» MATERIAL FOR THIS EXERCISE:
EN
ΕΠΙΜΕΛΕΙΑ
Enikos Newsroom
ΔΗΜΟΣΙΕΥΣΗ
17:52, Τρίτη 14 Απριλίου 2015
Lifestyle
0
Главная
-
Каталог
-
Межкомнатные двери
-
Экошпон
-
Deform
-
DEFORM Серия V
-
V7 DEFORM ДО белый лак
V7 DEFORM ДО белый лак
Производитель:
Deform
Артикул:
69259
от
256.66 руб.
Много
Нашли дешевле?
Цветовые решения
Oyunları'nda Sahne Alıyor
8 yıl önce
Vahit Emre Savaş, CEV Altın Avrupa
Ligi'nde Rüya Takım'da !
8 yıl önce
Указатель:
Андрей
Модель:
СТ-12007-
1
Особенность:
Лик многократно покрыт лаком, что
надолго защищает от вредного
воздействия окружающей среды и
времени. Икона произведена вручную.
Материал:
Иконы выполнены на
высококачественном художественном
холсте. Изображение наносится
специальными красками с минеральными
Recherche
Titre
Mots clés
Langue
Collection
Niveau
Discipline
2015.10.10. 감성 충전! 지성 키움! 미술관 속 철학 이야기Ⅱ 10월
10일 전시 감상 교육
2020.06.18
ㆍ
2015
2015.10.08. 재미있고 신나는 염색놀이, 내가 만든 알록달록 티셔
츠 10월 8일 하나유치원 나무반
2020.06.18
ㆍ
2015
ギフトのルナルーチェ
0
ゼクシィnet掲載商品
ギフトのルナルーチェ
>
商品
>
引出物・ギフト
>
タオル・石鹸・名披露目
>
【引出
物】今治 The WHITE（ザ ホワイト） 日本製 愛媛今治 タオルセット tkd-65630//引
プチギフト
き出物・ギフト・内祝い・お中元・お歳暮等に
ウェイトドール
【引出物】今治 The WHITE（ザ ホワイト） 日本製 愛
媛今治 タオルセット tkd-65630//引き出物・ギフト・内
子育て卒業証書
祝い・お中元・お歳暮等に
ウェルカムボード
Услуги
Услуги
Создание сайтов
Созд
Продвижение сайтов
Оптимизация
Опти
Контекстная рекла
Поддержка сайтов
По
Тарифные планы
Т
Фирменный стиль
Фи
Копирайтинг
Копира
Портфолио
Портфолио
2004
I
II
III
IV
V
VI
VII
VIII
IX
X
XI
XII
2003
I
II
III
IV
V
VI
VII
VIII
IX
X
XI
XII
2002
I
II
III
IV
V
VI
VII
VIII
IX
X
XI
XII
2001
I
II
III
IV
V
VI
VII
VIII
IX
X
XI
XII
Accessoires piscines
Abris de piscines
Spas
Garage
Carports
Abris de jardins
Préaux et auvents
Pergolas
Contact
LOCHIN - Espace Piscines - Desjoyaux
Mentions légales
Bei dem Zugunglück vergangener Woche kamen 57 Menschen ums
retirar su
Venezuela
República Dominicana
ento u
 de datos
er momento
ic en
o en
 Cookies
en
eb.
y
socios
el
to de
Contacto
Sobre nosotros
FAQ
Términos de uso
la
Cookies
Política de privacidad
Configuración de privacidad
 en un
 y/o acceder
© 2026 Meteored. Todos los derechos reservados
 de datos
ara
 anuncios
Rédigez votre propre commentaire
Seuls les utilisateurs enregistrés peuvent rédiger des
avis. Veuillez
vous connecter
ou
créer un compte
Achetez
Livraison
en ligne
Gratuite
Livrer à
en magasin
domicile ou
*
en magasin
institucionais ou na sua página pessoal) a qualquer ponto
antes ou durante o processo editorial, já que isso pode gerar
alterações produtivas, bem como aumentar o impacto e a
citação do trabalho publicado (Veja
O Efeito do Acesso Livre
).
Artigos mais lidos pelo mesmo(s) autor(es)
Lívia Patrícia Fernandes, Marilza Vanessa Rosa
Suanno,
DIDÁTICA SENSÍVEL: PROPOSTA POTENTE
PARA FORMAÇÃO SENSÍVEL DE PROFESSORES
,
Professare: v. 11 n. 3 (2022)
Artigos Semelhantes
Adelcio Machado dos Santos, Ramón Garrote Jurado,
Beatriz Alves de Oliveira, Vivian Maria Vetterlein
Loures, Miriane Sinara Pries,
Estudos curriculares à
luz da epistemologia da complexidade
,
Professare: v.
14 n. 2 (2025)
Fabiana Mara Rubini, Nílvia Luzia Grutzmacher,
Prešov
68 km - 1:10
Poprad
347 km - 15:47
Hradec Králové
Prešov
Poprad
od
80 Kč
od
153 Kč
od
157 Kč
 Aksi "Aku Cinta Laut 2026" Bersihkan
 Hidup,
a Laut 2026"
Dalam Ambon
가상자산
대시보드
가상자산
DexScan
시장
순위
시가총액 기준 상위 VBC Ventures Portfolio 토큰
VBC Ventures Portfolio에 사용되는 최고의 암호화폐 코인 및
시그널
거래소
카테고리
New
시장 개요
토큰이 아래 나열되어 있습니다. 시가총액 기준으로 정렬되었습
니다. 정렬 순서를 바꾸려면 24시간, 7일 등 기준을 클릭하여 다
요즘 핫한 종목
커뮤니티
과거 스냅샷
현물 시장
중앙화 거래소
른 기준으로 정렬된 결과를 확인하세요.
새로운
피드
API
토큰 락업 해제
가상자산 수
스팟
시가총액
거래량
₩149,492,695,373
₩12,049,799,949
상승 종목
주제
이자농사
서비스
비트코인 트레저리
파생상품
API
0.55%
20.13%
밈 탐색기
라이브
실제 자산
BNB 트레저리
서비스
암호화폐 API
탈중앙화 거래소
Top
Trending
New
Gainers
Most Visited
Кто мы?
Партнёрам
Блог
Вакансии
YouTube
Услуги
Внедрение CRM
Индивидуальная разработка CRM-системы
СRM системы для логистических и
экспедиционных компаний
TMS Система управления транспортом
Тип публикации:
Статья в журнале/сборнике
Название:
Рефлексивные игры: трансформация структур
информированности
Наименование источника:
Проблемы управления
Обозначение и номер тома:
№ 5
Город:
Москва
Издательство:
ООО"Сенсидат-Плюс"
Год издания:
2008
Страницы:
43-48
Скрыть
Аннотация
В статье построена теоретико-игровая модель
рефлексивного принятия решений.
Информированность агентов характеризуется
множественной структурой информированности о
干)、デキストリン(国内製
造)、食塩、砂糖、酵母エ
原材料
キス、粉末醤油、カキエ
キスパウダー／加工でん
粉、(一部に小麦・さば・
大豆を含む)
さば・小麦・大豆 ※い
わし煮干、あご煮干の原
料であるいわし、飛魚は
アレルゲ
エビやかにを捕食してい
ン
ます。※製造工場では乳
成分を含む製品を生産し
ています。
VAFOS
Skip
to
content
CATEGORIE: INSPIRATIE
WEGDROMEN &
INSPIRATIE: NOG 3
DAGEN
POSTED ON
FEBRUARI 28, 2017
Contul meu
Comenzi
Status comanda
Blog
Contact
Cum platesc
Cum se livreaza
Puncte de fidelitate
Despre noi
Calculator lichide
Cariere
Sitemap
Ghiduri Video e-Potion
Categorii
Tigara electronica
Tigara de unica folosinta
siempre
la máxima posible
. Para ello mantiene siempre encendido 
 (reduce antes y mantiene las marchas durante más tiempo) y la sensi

» ASSIGNMENT: Could you retype exactly the lines above, starting at the line that contains "Préaux et auvents" and ending at the line that contains "institucionais ou na", and nothing more?

» EXERCISE SOLUTION:
Préaux et auvents
Pergolas
Contact
LOCHIN - Espace Piscines - Desjoyaux
Mentions légales
Bei dem Zugunglück vergangener Woche kamen 57 Menschen ums
retirar su
Venezuela
República Dominicana
ento u
 de datos
er momento
ic en
o en
 Cookies
en
eb.
y
socios
el
to de
Contacto
Sobre nosotros
FAQ
Términos de uso
la
Cookies
Política de privacidad
Configuración de privacidad
 en un
 y/o acceder
© 2026 Meteored. Todos los derechos reservados
 de datos
ara
 anuncios
Rédigez votre propre commentaire
Seuls les utilisateurs enregistrés peuvent rédiger des
avis. Veuillez
vous connecter
ou
créer un compte
Achetez
Livraison
en ligne
Gratuite
Livrer à
en magasin
domicile ou
*
en magasin
institucionais ou na sua página pessoal) a qualquer ponto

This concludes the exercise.